— Aim of the task —
Determine the number of lines in the data that include the word "Right", and write only that number.

--- Data for this exercise Enclosed Below ---

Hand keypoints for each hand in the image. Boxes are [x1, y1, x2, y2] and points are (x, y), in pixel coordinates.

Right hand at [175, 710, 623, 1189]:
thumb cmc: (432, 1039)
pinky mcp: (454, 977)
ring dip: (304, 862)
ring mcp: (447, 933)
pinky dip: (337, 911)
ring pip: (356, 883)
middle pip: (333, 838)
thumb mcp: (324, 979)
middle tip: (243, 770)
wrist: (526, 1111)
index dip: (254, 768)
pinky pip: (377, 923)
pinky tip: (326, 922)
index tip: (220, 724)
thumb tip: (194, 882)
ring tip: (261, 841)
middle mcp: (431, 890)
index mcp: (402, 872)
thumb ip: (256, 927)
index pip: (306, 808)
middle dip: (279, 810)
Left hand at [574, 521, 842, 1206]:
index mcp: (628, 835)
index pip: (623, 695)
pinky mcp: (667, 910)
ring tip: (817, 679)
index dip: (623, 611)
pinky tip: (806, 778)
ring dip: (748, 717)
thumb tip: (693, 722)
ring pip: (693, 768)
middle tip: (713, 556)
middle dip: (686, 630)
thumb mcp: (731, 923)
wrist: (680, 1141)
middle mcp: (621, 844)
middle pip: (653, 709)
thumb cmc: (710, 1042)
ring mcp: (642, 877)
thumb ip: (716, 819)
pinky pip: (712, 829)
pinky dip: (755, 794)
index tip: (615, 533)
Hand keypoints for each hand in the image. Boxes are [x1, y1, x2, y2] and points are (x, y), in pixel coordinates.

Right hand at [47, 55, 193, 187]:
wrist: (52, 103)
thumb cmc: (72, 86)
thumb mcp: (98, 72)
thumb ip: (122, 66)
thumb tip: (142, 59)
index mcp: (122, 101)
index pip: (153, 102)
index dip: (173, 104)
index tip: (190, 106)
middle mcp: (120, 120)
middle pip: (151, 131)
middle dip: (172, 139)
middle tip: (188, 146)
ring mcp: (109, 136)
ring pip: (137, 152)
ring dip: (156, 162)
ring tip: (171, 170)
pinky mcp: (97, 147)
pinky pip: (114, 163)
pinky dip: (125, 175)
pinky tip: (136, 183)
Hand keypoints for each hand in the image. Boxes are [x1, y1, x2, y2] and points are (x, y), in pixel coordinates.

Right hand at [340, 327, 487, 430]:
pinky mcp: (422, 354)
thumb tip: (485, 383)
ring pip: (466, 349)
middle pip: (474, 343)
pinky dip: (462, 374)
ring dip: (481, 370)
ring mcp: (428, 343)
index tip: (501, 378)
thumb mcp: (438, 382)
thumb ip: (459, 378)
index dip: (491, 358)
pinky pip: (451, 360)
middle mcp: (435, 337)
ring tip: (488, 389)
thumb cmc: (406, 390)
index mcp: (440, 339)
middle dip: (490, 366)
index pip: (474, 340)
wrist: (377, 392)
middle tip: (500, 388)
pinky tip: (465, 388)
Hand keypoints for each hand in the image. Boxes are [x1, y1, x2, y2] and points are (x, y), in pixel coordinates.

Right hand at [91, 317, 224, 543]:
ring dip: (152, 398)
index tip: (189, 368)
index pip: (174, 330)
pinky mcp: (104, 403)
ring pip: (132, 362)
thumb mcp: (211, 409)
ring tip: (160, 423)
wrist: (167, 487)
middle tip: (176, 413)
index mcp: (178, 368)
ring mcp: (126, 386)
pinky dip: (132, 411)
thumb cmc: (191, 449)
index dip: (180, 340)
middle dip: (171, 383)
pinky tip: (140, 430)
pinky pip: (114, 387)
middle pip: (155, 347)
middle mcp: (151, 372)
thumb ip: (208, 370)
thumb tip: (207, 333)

--- End of Enclosed Data for this exercise ---

— Completed exercise —
4